On the NHL's doorstep, Ryan Sandelin is only focused on doing better and being better

On the NHL's doorstep, Ryan Sandelin is only focused on doing better and being better

Apr 1, 2024

Story curtesy of Alex Tumalip, KSL News, Salt Lake City

LOVELAND, Colo. — Throughout his career, Ryan Sandelin has always been focused on the task at hand.

That task is now magnified by the forward's recent call-up to the American Hockey League's Colorado Eagles, an affiliate of the Utah Grizzlies, which also puts him on the doorstep of the NHL. The Eagles' NHL affiliates are the Colorado Avalanche, which are just an hour south of where Sandelin plays now in Loveland.

"When you're down in Utah, there's more games in a short amount of time," Sandelin said. "The talent level in the AHL forces you to step up your game."

Sandelin knows, however, he still has a ways to go to be NHL-ready, a journey that started in the basement of his home in Minnesota.

His father, Minnesota-Duluth hockey head coach Scott Sandelin, would watch both professional and college hockey games with the younger Sandelin. Scott would also bring Ryan along to meet the players, who immediately welcomed him into their own circles.

Growing up around his father's system helped some years later when Ryan played college hockey at Minnesota State, where Sandelin played against his father and the Bulldogs six times per season.

Joining Sandelin as a Maverick in Mankato was his close friend, now teammate, Eagles defenseman Wyatt Aamodt. The 6-foot blueliner, who is in his third season with Colorado since joining the Eagles as an undrafted free agent, grew up with Sandelin in Hermantown, Minnesota, where they also played hockey in high school on the same team.

Aamodt recalled being at the Sandelins' house and listening to Ryan "talk his ear off" about what he read in the sports section, whether it be NHL scores or anything else he could get his eyes on.

"After school every day, it was like I would always see him on the outdoor rinks," Aamodt said of Sandelin. "It makes you tip your cap to his work ethic and what he's done to get to this point."

And Sandelin's done quite a bit. Since being called up in February, the winger has scored four goals and added three assists, with two of those goals being game-winners.

"Everything is a process," Sandelin said. "You can't get caught up in someone else's journey. I understand I may not be the fastest or most skilled, but I know my knowledge of the game has always been my strength."

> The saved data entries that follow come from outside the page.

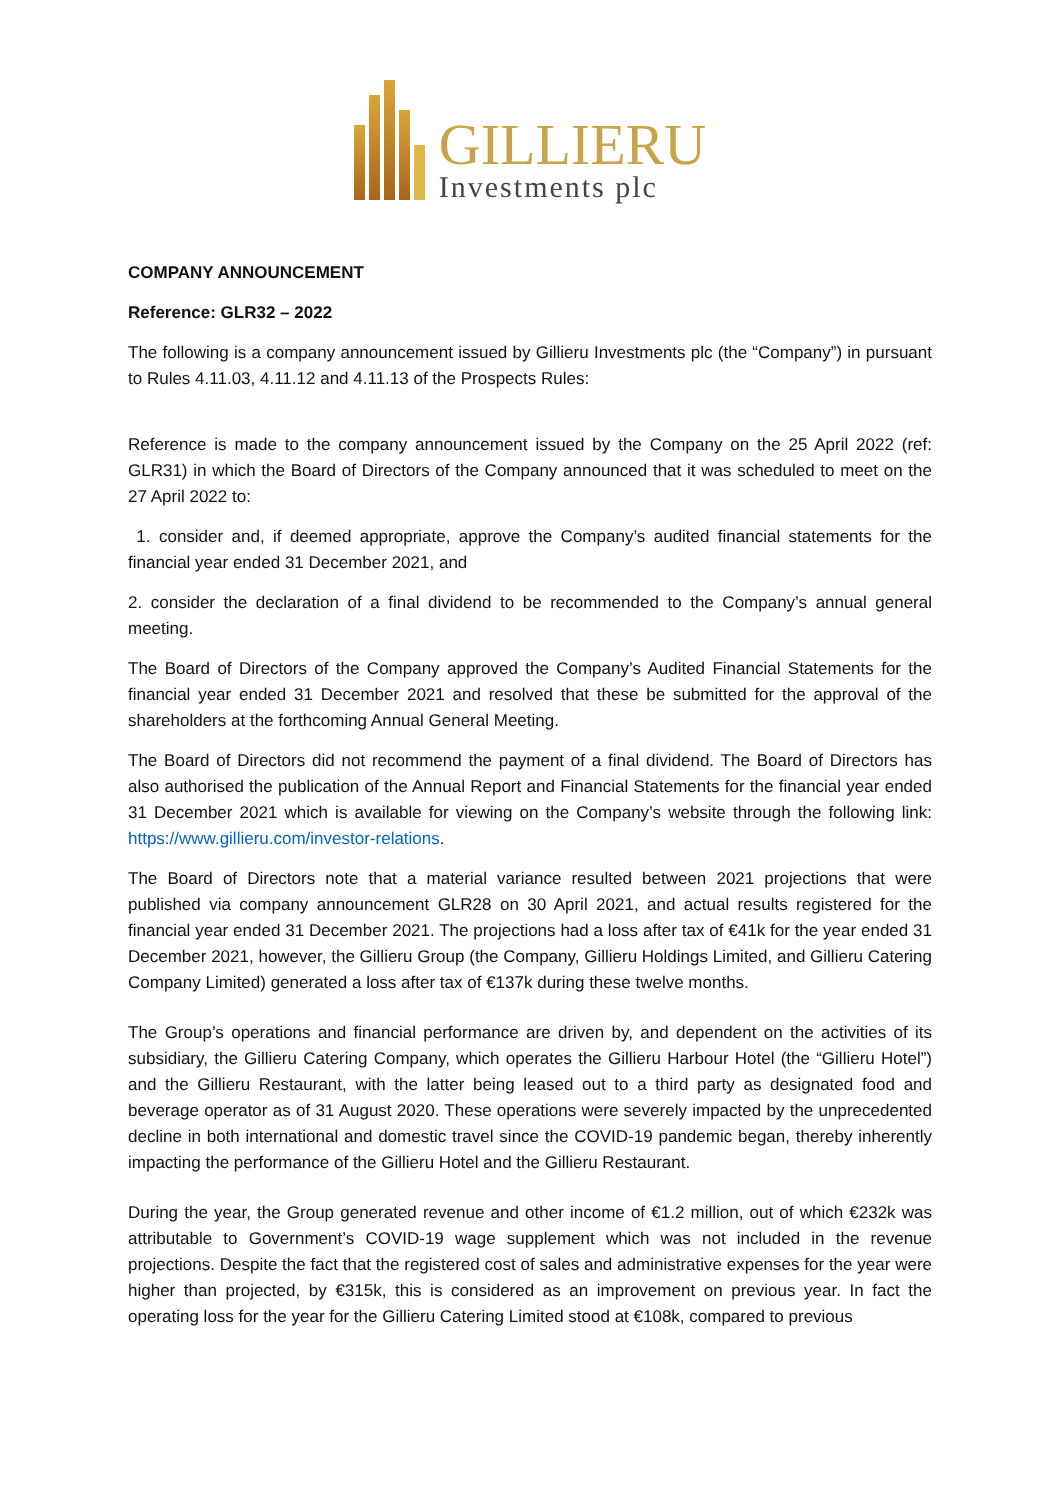GILLIERU
Investments plc
COMPANY ANNOUNCEMENT
Reference: GLR32 – 2022
The following is a company announcement issued by Gillieru Investments plc (the “Company”) in pursuant to Rules 4.11.03, 4.11.12 and 4.11.13 of the Prospects Rules:
Reference is made to the company announcement issued by the Company on the 25 April 2022 (ref: GLR31) in which the Board of Directors of the Company announced that it was scheduled to meet on the 27 April 2022 to:
1. consider and, if deemed appropriate, approve the Company’s audited financial statements for the financial year ended 31 December 2021, and
2. consider the declaration of a final dividend to be recommended to the Company’s annual general meeting.
The Board of Directors of the Company approved the Company’s Audited Financial Statements for the financial year ended 31 December 2021 and resolved that these be submitted for the approval of the shareholders at the forthcoming Annual General Meeting.
The Board of Directors did not recommend the payment of a final dividend. The Board of Directors has also authorised the publication of the Annual Report and Financial Statements for the financial year ended 31 December 2021 which is available for viewing on the Company’s website through the following link: https://www.gillieru.com/investor-relations.
The Board of Directors note that a material variance resulted between 2021 projections that were published via company announcement GLR28 on 30 April 2021, and actual results registered for the financial year ended 31 December 2021. The projections had a loss after tax of €41k for the year ended 31 December 2021, however, the Gillieru Group (the Company, Gillieru Holdings Limited, and Gillieru Catering Company Limited) generated a loss after tax of €137k during these twelve months.
The Group’s operations and financial performance are driven by, and dependent on the activities of its subsidiary, the Gillieru Catering Company, which operates the Gillieru Harbour Hotel (the “Gillieru Hotel”) and the Gillieru Restaurant, with the latter being leased out to a third party as designated food and beverage operator as of 31 August 2020. These operations were severely impacted by the unprecedented decline in both international and domestic travel since the COVID-19 pandemic began, thereby inherently impacting the performance of the Gillieru Hotel and the Gillieru Restaurant.
During the year, the Group generated revenue and other income of €1.2 million, out of which €232k was attributable to Government’s COVID-19 wage supplement which was not included in the revenue projections. Despite the fact that the registered cost of sales and administrative expenses for the year were higher than projected, by €315k, this is considered as an improvement on previous year. In fact the operating loss for the year for the Gillieru Catering Limited stood at €108k, compared to previous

His head coach in Colorado, Aaron Schneekloth, has noticed Sandelin's high hockey IQ, as well. The Calgary, Alberta, native and former left defenseman for the Eagles who is in his second stint as head coach, said Sandelin was with the Grizzlies mainly to get playing time and help him find an identity.

And Sandelin admits his father still coaches him from afar, too. He said growing up in his father's system of play helped him stick to the principles of how to score and defend that at Minnesota State, Utah and Colorado.

"I always want to be the voice in Ryan's corner, but I want him to learn on his own, too," Aamodt said. "That said, we can always find a way to agree to disagree when it gets heated between us."

Schneekloth said Sandelin is loud and always communicating, regardless of the situation; however, he added that Sandelin "takes every opportunity to get better" and "always has a plan," whether it's in a drill, in practice or even warmups.

Sandelin, Aamodt added, is a natural-born goalscorer, even though the goals Sandelin scores aren't exactly pretty. One of the goals Sandelin scored off a rebound came after a fight for position down low in the slot, and Aamodt recalled joking with his friends afterward, calling it a "classic Ryan goal — it was greasy and dirty, but he got the job done."

Those moments are what makes Scott Sandelin proud, Ryan said. He said his father "feels I'm carving out a role for myself," while still striving to "be the best he can be."

It also helps that Ryan is now a young father, too, which has taught him to focus on what's important in the moment. He called his parents being able work and still raise a family — especially his father, Scott, as a coach — as "an incredible blessing."

Schneekloth said with advent of draft picks and free agents, it can be an uphill climb, but he said "those with the right mindset will find their way".

You can't help but think of Sandelin as a prime example of that.

"I don't look at it as a pressure situation; making an impact on a nightly basis is what people are looking for," Sandelin said. "That's what's fun about it."